▶ [GIVEN DATA]
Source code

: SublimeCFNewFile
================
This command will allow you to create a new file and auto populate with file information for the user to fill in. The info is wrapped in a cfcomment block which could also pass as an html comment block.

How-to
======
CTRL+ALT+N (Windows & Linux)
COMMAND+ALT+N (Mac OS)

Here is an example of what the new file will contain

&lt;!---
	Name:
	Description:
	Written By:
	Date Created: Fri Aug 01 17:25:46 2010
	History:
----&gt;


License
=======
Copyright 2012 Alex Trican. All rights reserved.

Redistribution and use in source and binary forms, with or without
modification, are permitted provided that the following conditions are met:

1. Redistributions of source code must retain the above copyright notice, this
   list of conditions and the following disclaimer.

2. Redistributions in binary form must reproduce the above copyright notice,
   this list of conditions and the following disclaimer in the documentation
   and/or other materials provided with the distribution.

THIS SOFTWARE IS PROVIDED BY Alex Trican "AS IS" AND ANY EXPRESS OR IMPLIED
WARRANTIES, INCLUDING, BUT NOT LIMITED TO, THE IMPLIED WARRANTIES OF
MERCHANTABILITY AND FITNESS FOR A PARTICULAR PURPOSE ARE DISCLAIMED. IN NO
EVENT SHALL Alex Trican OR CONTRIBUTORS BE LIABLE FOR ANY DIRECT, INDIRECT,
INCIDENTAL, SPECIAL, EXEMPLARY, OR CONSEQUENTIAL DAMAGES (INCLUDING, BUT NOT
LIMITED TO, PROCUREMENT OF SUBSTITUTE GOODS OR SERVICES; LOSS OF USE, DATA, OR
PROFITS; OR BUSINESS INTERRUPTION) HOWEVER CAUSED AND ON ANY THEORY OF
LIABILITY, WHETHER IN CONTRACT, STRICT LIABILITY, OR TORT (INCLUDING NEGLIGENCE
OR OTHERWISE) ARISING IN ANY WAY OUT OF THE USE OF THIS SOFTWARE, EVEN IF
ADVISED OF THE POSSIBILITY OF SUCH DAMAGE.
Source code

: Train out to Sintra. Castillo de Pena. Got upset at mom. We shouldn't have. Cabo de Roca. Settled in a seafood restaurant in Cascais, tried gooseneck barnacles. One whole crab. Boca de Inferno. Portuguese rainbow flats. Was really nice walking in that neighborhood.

▶ [TASK ITEM] Collect every line in the rows above that contains the string "Redistributions", and copy each such line in full. The match is case-sensitive.

▶ [OUTPUT OF THE EXERCISE]
1. Redistributions of source code must retain the above copyright notice, this
2. Redistributions in binary form must reproduce the above copyright notice,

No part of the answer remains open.